Apply what you read
(1) In the bitmap function reference, why would someone use FastAnd instead of the And function? Answer in one to three sentences.
(2) According to the bitmap function reference, what does Flip return, and what happens to the current bitmap?
(3) From the bitmap function reference, return the stretch from "BitmapOf generates a" through "also be faster than calling Or repeatedly.", copied word for word.

══ Exercise passage ══

BitmapOf generates a new bitmap filled with the specified integer

func FastAnd

func FastAnd(bitmaps ...*Bitmap) *Bitmap

FastAnd computes the intersection between many bitmaps quickly Compared to the And function, it can take many bitmaps as input, thus saving the trouble of manually calling "And" many times.

func FastOr

func FastOr(bitmaps ...*Bitmap) *Bitmap

FastOr computes the union between many bitmaps quickly, as opposed to having to call Or repeatedly. It might also be faster than calling Or repeatedly.

func Flip

func Flip(bm *Bitmap, rangeStart, rangeEnd uint32) *Bitmap

Flip negates the bits in the given range, any integer present in this range and in the bitmap is removed, and any integer present in the range and not in the bitmap is added, a new bitmap is returned leaving the current bitmap unchanged

func FlipInt

func FlipInt(bm *Bitmap, rangeStart, rangeEnd int) *Bitmap

FlipInt calls Flip after casting the parameters to uint32 (convenience method)

func HeapOr

func HeapOr(bitmaps ...*Bitmap) *Bitmap

HeapOr computes the union between many bitmaps quickly using a heap. It might be faster than calling Or repeatedly.

func HeapXor

func HeapXor(bitmaps ...*Bitmap) *Bitmap

HeapXor computes the symmetric difference between many bitmaps quickly (as opposed to calling Xor repeated). Internally, this function uses a heap. It might be faster than calling Xor repeatedly.

func NewBitmap

func NewBitmap() *Bitmap

NewBitmap creates a new empty Bitmap

func Or

func Or(x1, x2 *Bitmap) *Bitmap

Or computes the union between two bitmaps and returns the result

func Xor

func Xor(x1, x2 *Bitmap) *Bitmap

Xor computes the symmetric difference between two bitmaps and returns the result

func (*Bitmap) Add

func (rb *Bitmap) Add(x uint32)

Add the integer x to the bitmap

func (*Bitmap) AddInt

func (rb *Bitmap) AddInt(x int)

AddInt adds the integer x to the bitmap (convenience method: the parameter is casted to uint32 and we call Add)

═══
══ Information shown ══

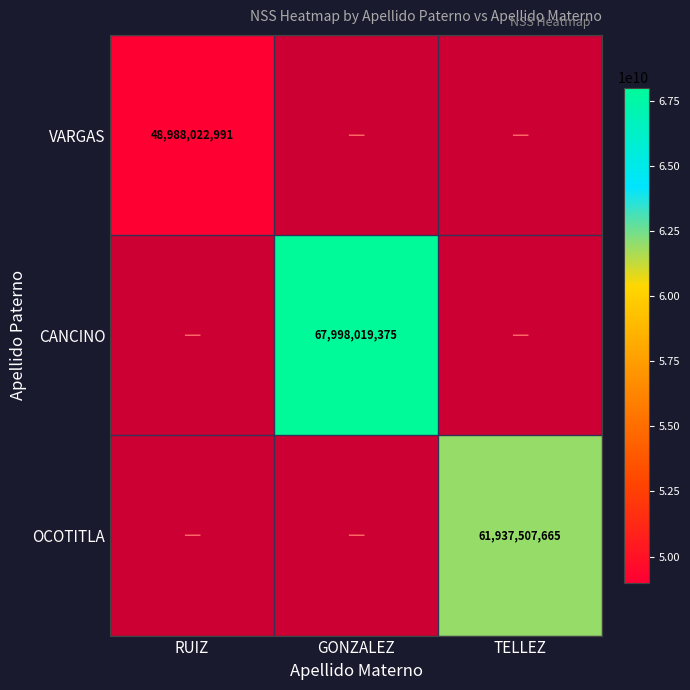

Is it true that OCOTITLA equals 61937507665 at TELLEZ?

True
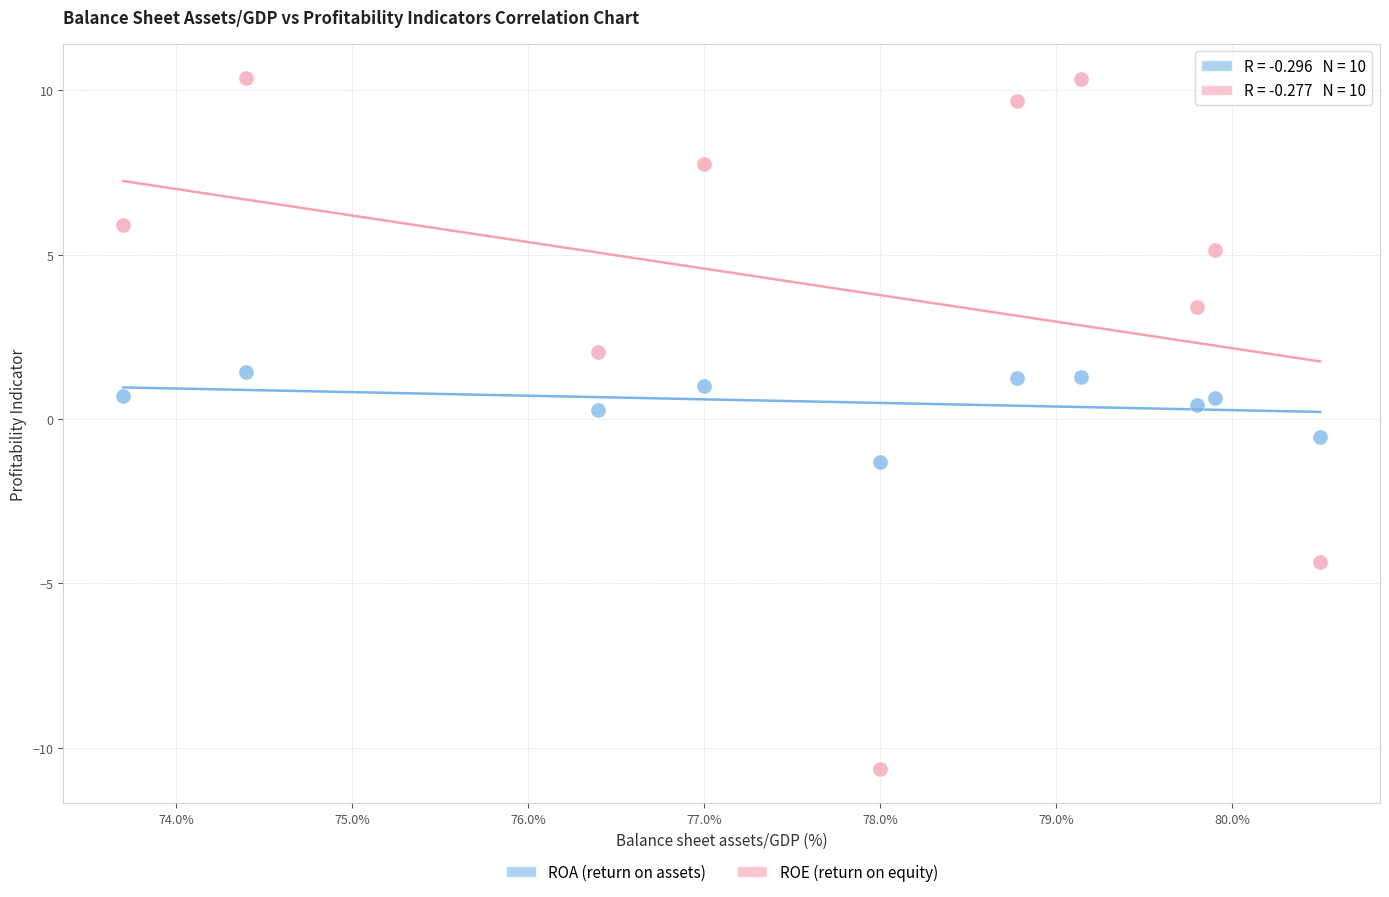

Across all data points, what is the range of Y values (max minus min)?

21.0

═══

Results by task
(1) FastAnd can take many bitmaps as input at once. This saves the trouble of calling And by hand many times.

(2) Flip returns a new bitmap and leaves the current bitmap unchanged.

(3)
BitmapOf generates a new bitmap filled with the specified integer

func FastAnd

func FastAnd(bitmaps ...*Bitmap) *Bitmap

FastAnd computes the intersection between many bitmaps quickly Compared to the And function, it can take many bitmaps as input, thus saving the trouble of manually calling "And" many times.

func FastOr

func FastOr(bitmaps ...*Bitmap) *Bitmap

FastOr computes the union between many bitmaps quickly, as opposed to having to call Or repeatedly. It might also be faster than calling Or repeatedly.